EXPLORAR O MATERIAL:
#1 Segundo o texto sobre a Carta a Meneceu, que nome se dá à ausência de perturbação da alma?
#2 Enumere todos os obstáculos à felicidade apontados no texto sobre a Carta a Meneceu.
#3 Prossiga o texto sobre a Carta a Meneceu a partir do ponto em que termina.

TEXTO FORNECIDO:
◆ ◆ ◆

Estudos especificamente dedicados ao(s) tema(s) e ao(s) autor(es).

Ex: a Contextualização e o Comentário à Informação … de Kant ou à Carta de Epicuro.

 

Estudos cada vez mais especializados, consoante a exigência da investigação.

 

 

III. INTERPRETAR

Restituir o sentido geral do texto, articulando o sentido expresso (manifesto) com outros sentidos implícitos.

Níveis de integração

- na obra do autor.

- na época histórico-cultural.

- na problemática filosófica em jogo.

-

  

EXEMPLIFICAÇÃO A PARTIR DO TEXTO DE EPICURO, Carta a Meneceu

 

Teses explícitas:

 

A. Necessidade e utilidade da filosofia.

A filosofia como caminho para a felicidade.

A filosofia como terapia (cura dos males que afectam a busca da felicidade)

Obstáculos à felicidade: temor dos deuses, medo da morte, receio de não ter bens, medo das dores.

Os males fundamentais do homem são todos ilusórios.

 

B. Natureza do prazer

É o princípio (archè) e finalidade /fim (telos)

Ausência de dor física (aponia) e de perturbação da alma (ataraxia).

= ausência de movimento e de dor = estabilidade, equilíbrio de corpo e alma.

= serenidade

 

C. A prudência ou ponderação (phronesis)

Alcançar saúde do corpo e tranquilidade da alma.

A reflexão indica quais os desejos legítimos e ilegítimos:

·         a) Naturais – necessários (conservação da vida)

·         b) Naturais – não necessários (excessos, requintes…)

·         c) Não naturais nem necessários (artificiais, originados na sociedade)

 

D. A sabedoria ou a liberdade do sábio

“Vida boa”: não tomar como a) os c); vigiar os b).

Seguir os prazeres naturais.

◆ ◆ ◆

EXCERTOS DA LISTAGEM:
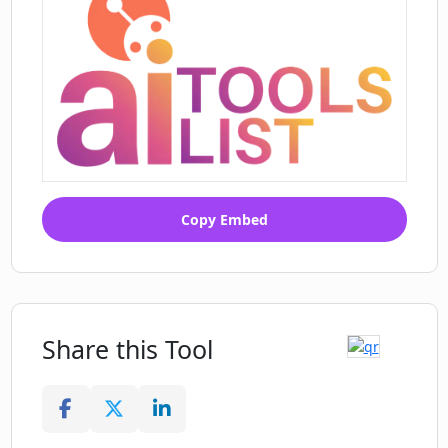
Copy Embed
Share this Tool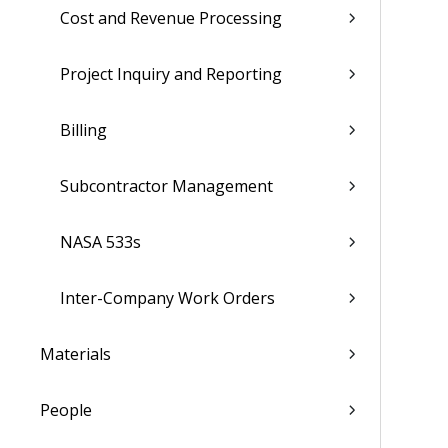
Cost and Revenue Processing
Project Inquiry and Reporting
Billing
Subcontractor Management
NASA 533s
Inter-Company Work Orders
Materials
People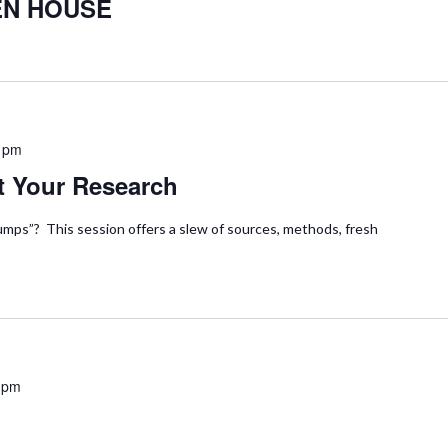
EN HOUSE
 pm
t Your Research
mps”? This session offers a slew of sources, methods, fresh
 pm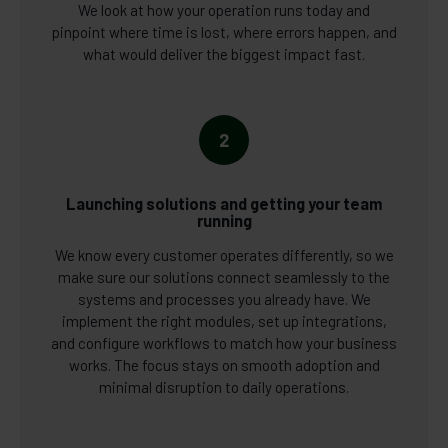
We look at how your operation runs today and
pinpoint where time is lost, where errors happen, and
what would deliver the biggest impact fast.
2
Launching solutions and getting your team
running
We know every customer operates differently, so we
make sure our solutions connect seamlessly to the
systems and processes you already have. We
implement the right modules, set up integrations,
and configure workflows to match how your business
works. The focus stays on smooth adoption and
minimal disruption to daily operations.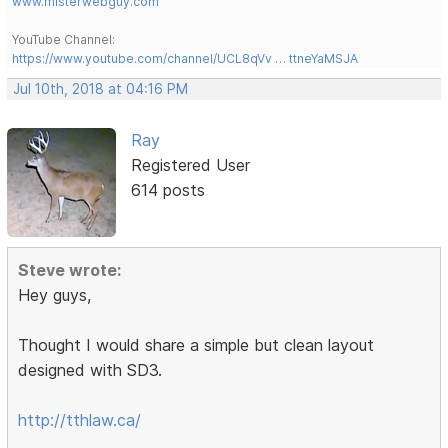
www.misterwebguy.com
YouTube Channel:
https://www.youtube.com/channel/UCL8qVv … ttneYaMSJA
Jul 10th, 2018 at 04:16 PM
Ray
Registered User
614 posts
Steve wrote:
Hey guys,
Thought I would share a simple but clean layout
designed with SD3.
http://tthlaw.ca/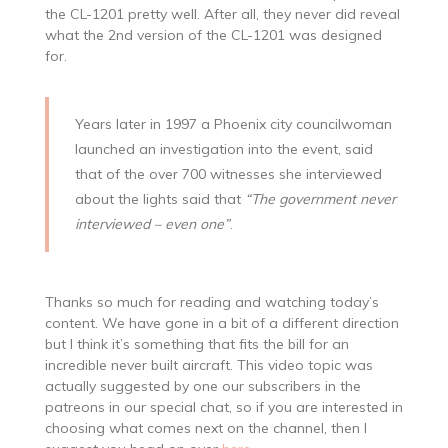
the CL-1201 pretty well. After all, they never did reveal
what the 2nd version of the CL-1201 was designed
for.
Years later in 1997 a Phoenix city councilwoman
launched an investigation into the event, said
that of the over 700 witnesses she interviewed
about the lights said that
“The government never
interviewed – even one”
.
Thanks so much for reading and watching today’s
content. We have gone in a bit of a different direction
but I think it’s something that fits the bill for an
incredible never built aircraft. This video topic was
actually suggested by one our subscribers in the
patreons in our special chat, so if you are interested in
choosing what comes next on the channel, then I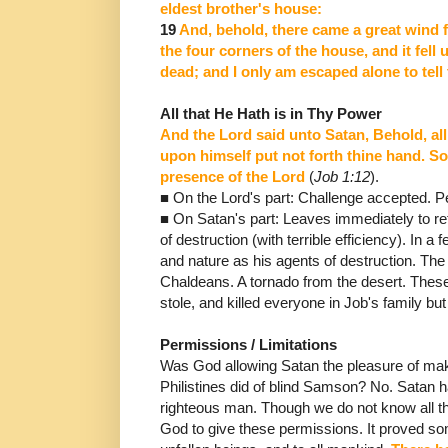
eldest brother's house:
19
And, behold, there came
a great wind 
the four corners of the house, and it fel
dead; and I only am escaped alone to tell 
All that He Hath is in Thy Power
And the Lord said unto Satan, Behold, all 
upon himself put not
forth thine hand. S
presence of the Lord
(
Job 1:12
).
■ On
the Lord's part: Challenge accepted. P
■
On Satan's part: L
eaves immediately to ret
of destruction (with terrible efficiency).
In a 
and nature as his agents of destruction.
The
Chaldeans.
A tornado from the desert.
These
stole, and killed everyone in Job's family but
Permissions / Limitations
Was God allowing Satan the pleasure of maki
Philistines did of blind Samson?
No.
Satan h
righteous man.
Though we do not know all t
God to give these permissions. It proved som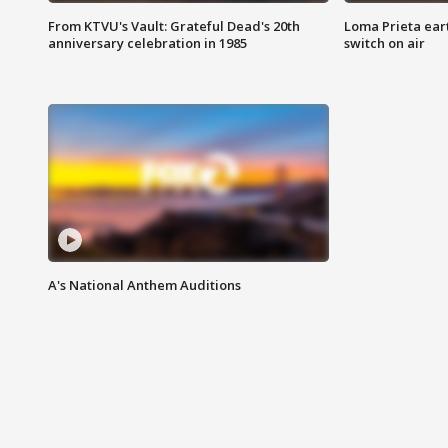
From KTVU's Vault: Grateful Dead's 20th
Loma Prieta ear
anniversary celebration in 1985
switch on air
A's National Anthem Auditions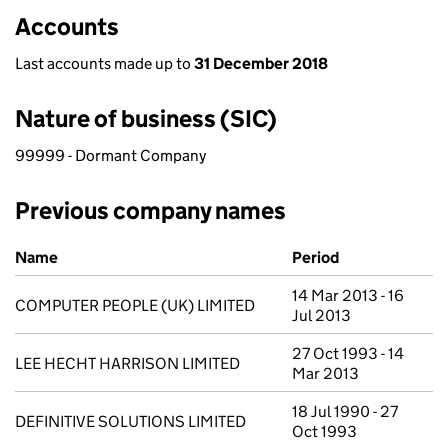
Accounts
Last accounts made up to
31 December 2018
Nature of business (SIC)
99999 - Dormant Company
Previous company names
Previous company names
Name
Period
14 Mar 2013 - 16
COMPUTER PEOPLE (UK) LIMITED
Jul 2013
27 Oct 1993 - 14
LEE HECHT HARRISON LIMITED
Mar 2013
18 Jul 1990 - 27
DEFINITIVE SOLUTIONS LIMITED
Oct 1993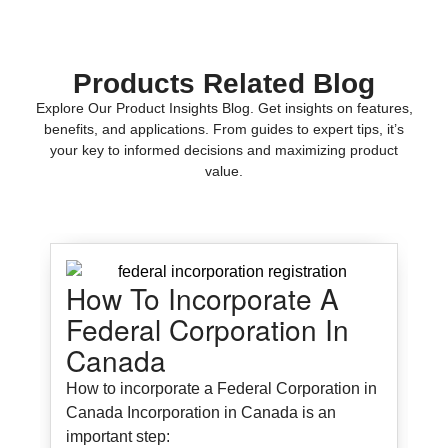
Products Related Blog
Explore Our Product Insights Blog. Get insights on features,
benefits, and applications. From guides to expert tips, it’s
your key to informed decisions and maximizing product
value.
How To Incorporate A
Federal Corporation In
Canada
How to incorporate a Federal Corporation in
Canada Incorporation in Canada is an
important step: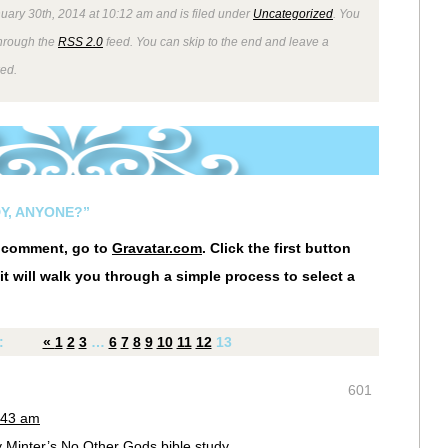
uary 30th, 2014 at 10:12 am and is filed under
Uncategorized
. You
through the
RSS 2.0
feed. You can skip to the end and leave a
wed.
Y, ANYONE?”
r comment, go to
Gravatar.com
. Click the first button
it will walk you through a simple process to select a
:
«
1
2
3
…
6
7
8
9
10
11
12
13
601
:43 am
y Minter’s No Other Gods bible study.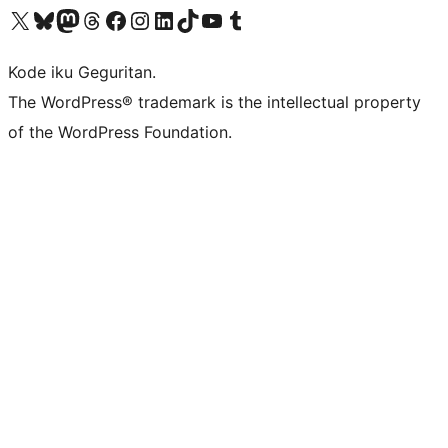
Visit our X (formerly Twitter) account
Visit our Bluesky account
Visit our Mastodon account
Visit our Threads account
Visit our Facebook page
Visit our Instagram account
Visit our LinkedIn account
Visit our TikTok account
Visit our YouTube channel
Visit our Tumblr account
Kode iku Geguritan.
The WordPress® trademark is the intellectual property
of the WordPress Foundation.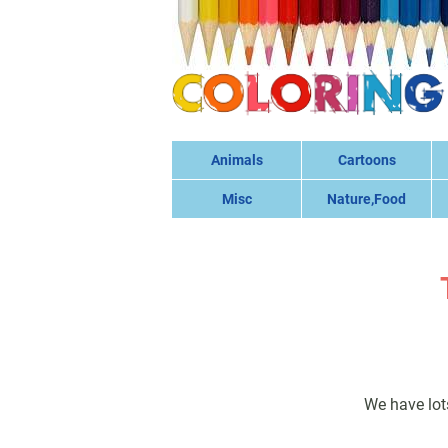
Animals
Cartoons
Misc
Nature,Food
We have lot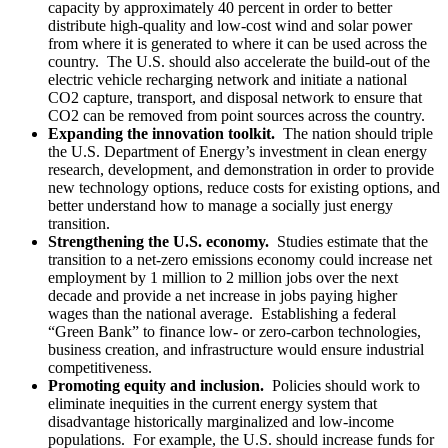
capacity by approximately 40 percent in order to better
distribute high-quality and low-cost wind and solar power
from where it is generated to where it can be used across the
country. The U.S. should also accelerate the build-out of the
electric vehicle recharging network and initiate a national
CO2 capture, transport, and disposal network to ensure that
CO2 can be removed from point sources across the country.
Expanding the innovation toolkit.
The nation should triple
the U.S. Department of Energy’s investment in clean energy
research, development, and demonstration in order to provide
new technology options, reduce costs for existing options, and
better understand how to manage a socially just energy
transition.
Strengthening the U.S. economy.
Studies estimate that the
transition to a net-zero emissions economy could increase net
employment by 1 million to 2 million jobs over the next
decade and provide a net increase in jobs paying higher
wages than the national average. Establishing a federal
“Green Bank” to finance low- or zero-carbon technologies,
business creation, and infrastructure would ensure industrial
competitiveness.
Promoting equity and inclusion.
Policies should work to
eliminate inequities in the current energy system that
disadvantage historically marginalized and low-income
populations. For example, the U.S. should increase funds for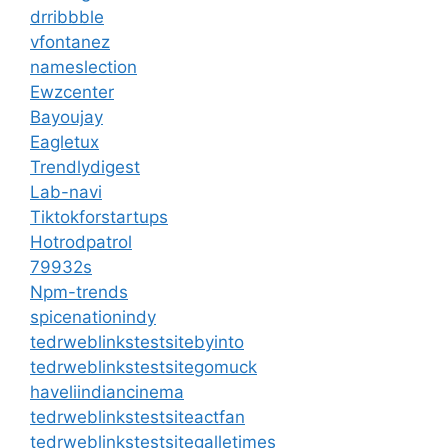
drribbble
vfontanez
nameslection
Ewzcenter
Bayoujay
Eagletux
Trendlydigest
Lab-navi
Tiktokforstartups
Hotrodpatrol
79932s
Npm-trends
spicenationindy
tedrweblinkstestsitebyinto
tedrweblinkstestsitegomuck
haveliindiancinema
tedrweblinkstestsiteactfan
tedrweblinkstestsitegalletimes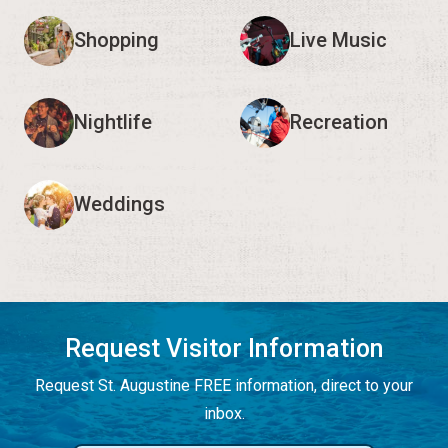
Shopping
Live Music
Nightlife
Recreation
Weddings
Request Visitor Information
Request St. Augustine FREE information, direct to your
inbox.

◆ ◆ ◆

RESPOSTAS DOS EXERCÍCIOS:
#1 Ataraxia.

#2 Temor dos deuses, medo da morte, receio de não ter bens e medo das dores.

#3
Não estimular os desejos, dominá-los e extingui-los.

Autarqueia /autarcia ou autarquia  (suficiência); (<autarkes / autarca: auto-suficiente)

Phronesis: cálculo da utilidade e escolha do prazer maior (reflexão sobre o fim), sabendo que, por vezes, a dor presente leva a um prazer maior.

          

Comentário

“A prudência é mais importante que a filosofia”

 

Comentar=pensar com

 

Interpretação geral

Filosofia moral: o bem alcança-se como termo de uma prática equilibrada dos prazeres.

Filosofia como arte de viver ou prática de vida (ou como medicina animae).

Estilo filosófico: a carta.

 

Níveis de contextualização

 

Biográfico: vida e obra de Epicuro (séc. IV a C.)

Na obra do autor (outros textos que fundamentem e esclareçam os pressupostos gerais do pensamento de Epicuro:

- a física (o atomismo)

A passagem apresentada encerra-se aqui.